AWS announces the launch of products featuring its own...3nm process AI chip Trainium3Amazon EC2 Trn3 UltraServers aims to address the cost and computing power bottlenecks currently faced in AI model training and inference. Official data shows that its computing performance is up to 4.4 times better than the previous generation design, and its energy efficiency is 40% higher. It also seeks to make the infrastructure needed to train large-scale AI models more affordable for more enterprises through a more competitive price.

A single unit is equipped with 144 Trainium 3 chips and has a latency of less than 10 microseconds.
The core of the Amazon EC2 Trn3 UltraServer lies in its highly integrated architecture, which can accommodate up to 144 Trainium 3 chips in a single system, providing up to 362 FP8 PFLOPs of AI computing power, and is officially launched today.


To address the communication bottlenecks in distributed computing, AWS has introduced the new NeuronSwitch-v1 and enhanced Neuron Fabric networking technology, reducing inter-chip communication latency to below 10 microseconds (μs), which is especially important for agentic AI or hybrid expert models (MoEs) that require large amounts of data flow.
AWS further points out that through the EC2 UltraClusters 3.0 design, customers can connect thousands of UltraServers servers, scaling them to a massive computing cluster with 100 million Trainium chips, which is 10 times the size of the previous generation.


Decart and Anthropic were the first to adopt this technology, reducing costs by 50%.
In real-world application examples, AWS cited the effectiveness of several partner customers.
Decart, specializing in generative AI videos, stated that using Trainium 3 for real-time video generation resulted in inference speeds up to four times faster, while costing only half the price of GPU-accelerated computation. Customers such as Anthropic, Karakuri, and Ricoh have also successfully reduced training and inference costs by up to 50% through the computing power of Trainium chips.
On the other hand, AWS also revealed its collaboration with Anthropic."Project Rainier"According to the latest update, the project has connected more than 50 Trainium2 chips, making it one of the world's largest AI computing clusters, five times the size of the previous generation model trained by Anthropic.

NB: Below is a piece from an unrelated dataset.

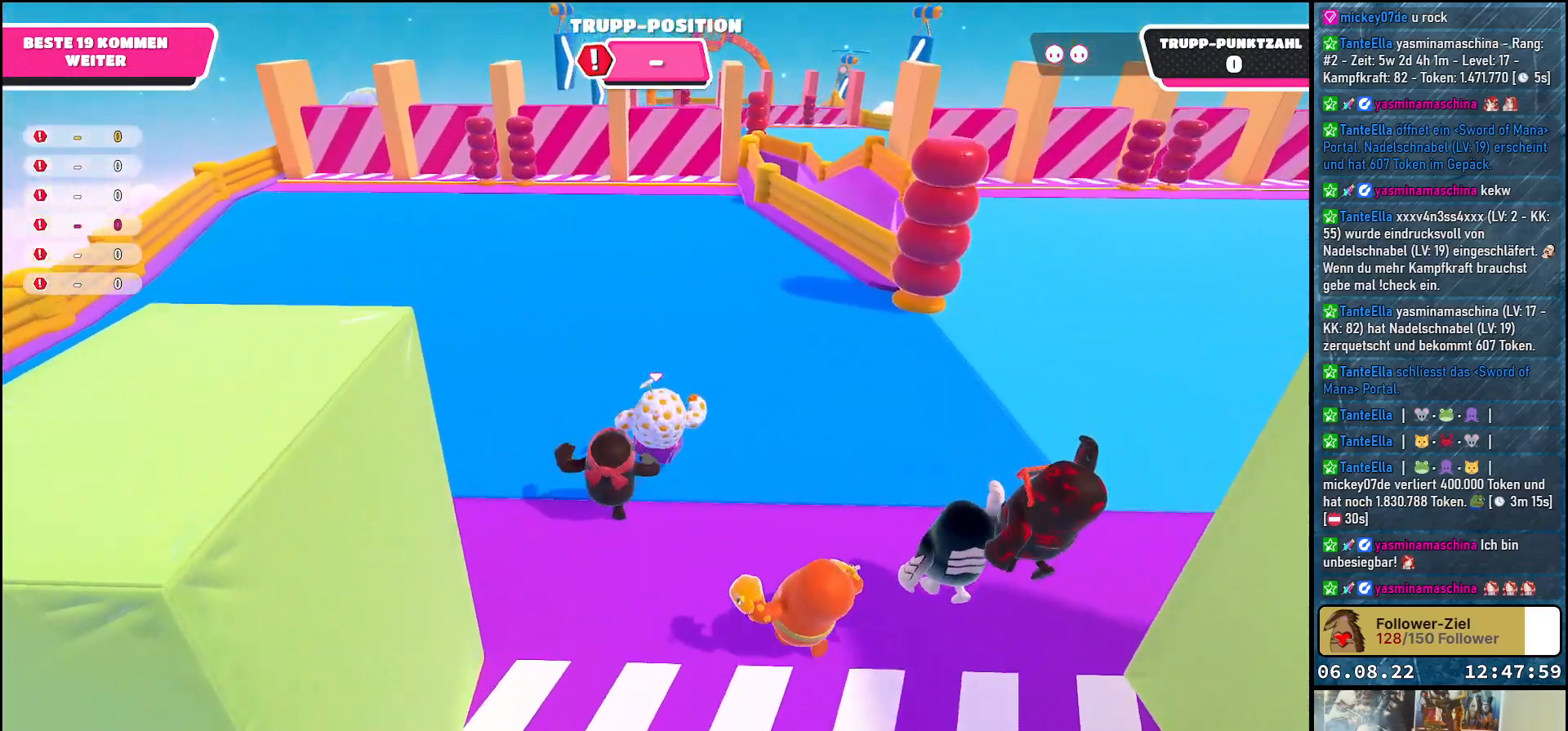
{"buttons": [], "left_stick": "up", "right_stick": "center", "events": []}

The announcement indicates that Trainium 4 will support NVIDIA NVLink Fusion interconnect technology, breaking down barriers between different camps.
Looking ahead, AWS confirmed that it is developing the next-generation Trainium 4 chip, which is expected to offer a 6x performance increase (in FP4 operations), a 4x increase in memory bandwidth, and a 2x increase in memory capacity. Furthermore, it stated that this chip will support…NVIDIA NVLink Fusion high-speed interconnect technology.
This means that in the future, Trainium4 and Graviton processors will be able to work seamlessly with NVIDIA GPUs in the common MGX rack, breaking down the clear boundaries between self-developed chips and the GPU camp, and providing customers with more flexible hybrid architecture options.